An “employee council” was formed to represent the staff and have a say in how the business was run. “How you run your business daily doesn’t have to change a lot,” says DeVylder. “We just happened to go as far as you possibly can towards a flat, open structure.”
There were a lot of decisions to be made. “We chose to become 100% employee-owned. We had to decide how we were going to share profit among employees. We decided that my one share would be worth the same amount as your one share. We didn’t want to share profit based on performance or longevity. We weren’t using profit share as a bonus structure.” They decided that as soon as you became a full-time staff member, you’d get a shareholding in the trust.
The trust will pay the owners out over 10 years using Meld’s profits. (Although the timeframe could vary, depending on how well the business was going.) If the business grows over the decade of the buyout, the price will change.
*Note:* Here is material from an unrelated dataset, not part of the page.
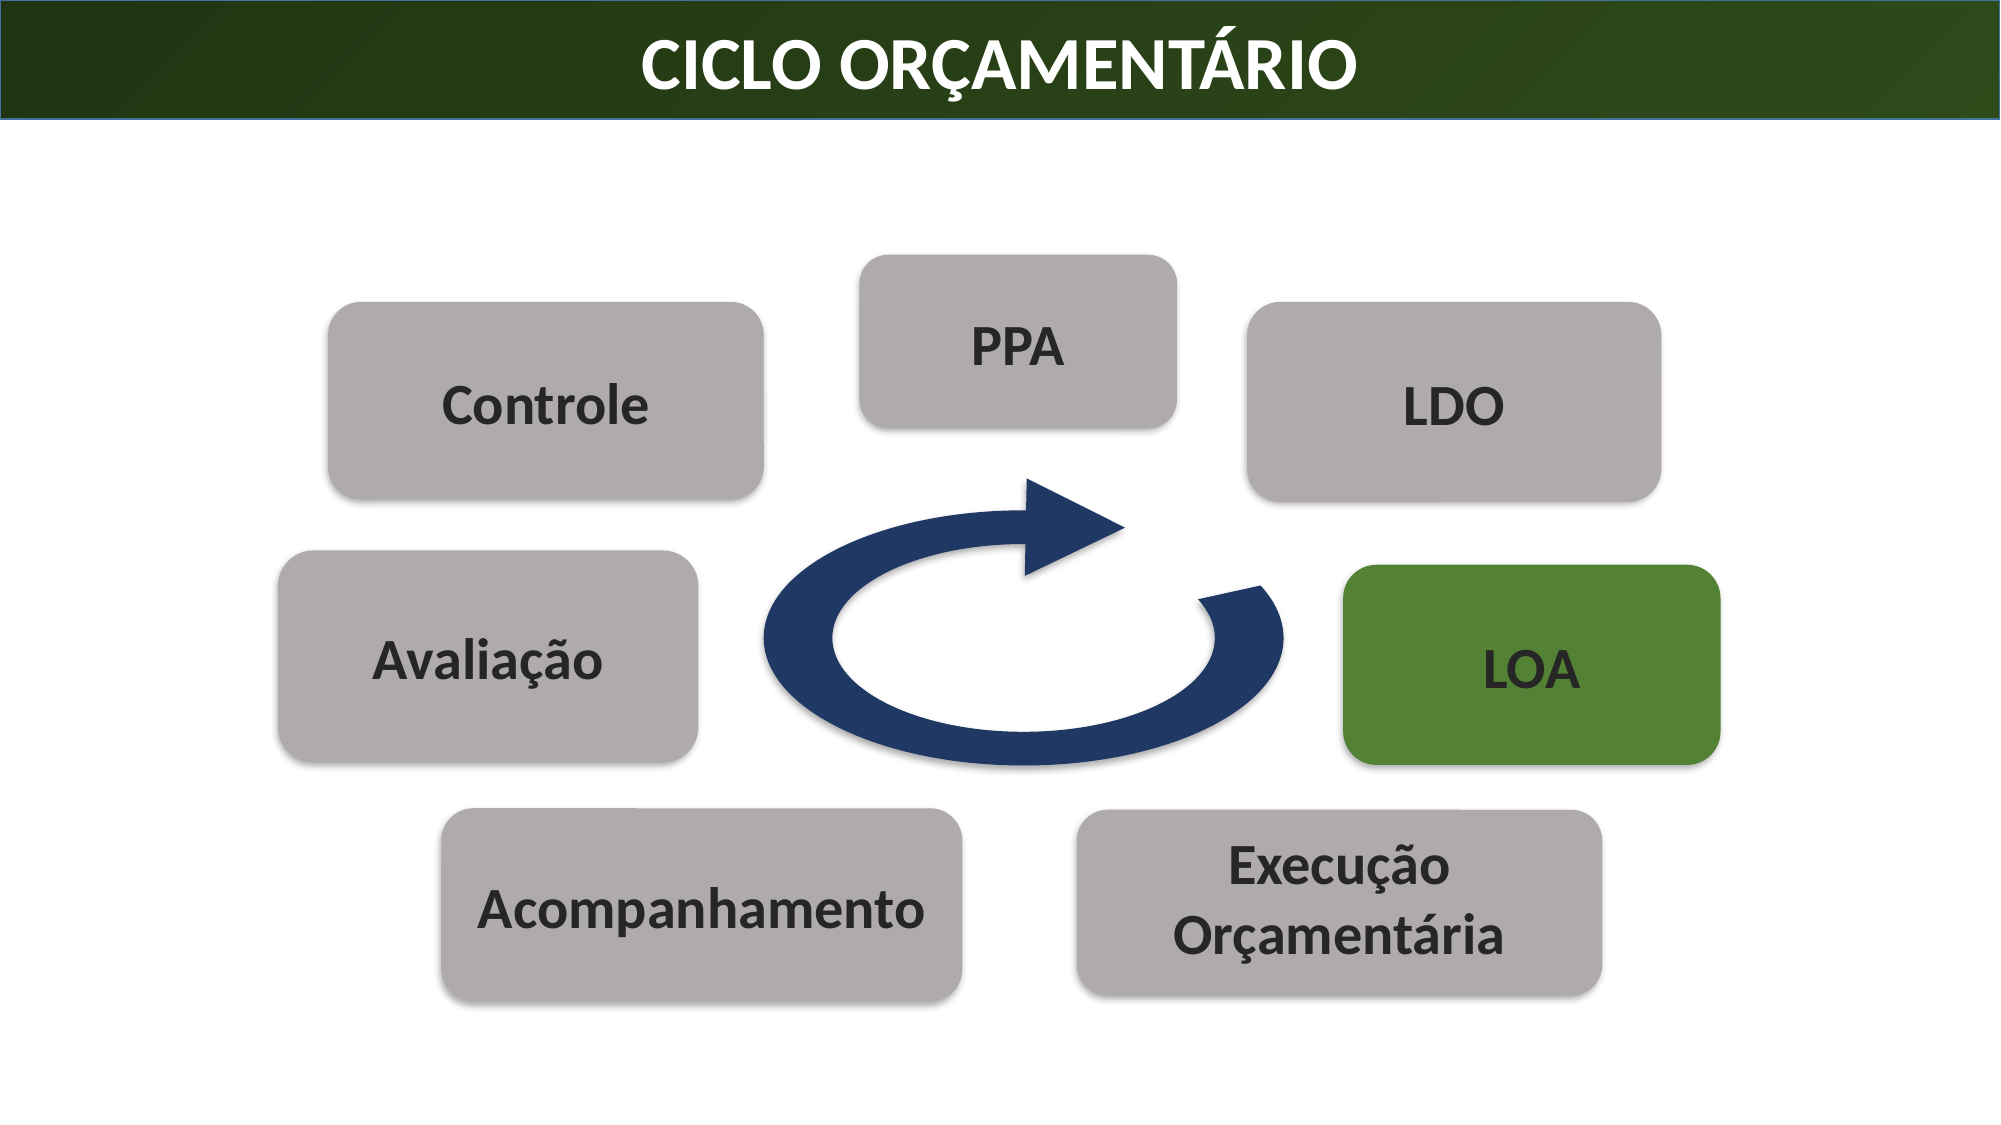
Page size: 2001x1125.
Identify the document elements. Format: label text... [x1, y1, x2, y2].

If it has a bad year, the payments might stall.
The first year after the trust was formed, they decided that instead of using that year’s profit for the trust to pay the owners the first tranche of the buyout, they would instead distribute all of it to the staff as a sign of good faith. The next year, they began the buyout but could still distribute some profit to the team.
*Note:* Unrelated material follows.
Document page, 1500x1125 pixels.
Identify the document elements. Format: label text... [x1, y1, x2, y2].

“We set it up so that basically we were buying ourselves out with our own money,” DeVylder laughs.
Even though they are surrendering ownership to the trust, they will continue to be the bosses. “People want to see more of us. They don’t want to lose that. That’s one of the reasons they came to work with us. We’ve always been wage earners and continue to have ownership until we do the buyout.”
There is a company board and a trust board, and the owners sit on both for now. “The way we set that up is, until we have less than 50% ownership of the shares, all three of us will continue to be on the company board. But as the business continues to do the buyout, and our shares decrease, we’ll start to decrease our presence on the boards.”
DeVylder, approaching her 50th birthday, says she intends to keep working at least until the buyout is complete, but probably longer, when she is a mere equal shareholder with all the people she used to employ. “I’m very invested in this philosophically, what this means for equity and power in the workplace.”
It would be possible that she could be booted out. But she points out that not everyone is clambering to take charge. “A lot of people just want to turn up and do their work.”
For all that effort, people like the idea of it better than the practice of it. She says all the work in setting up the new structure has created fatigue among the staff, but there’s plenty of upside. “Everyone knows how much money we have. They all know how decisions get made. They can all bring up challenges or issues.
“I don’t want to go out and say this is for everybody, because it’s not. But for those that are focused on the longevity of their businesses, and what it means to give equity and power to the employees – who are the energy and value of your business – it’s right for you.”
What’s your motivation?
Andrew Pendleton, professor of employee ownership and reward at the University of New South Wales, says the majority of studies of employee ownership have found a positive effect on productivity – defined as gross profit divided by the number of workers. “The average is in the order of 4% improvement, which is quite substantial,” Pendleton says.
And while employee ownership reduced staff turnover, “It’s not quite so clearcut whether that’s a good or bad thing.”
Most studies have shown employee ownership increases motivation, but not all, he says. “There are also some studies from the US that find companies with employee ownership go better during a downturn in the business cycle – they’re more likely to survive. The suggestion is that employees are willing to make concessions to keep the firm on the road because there are higher levels of trust.”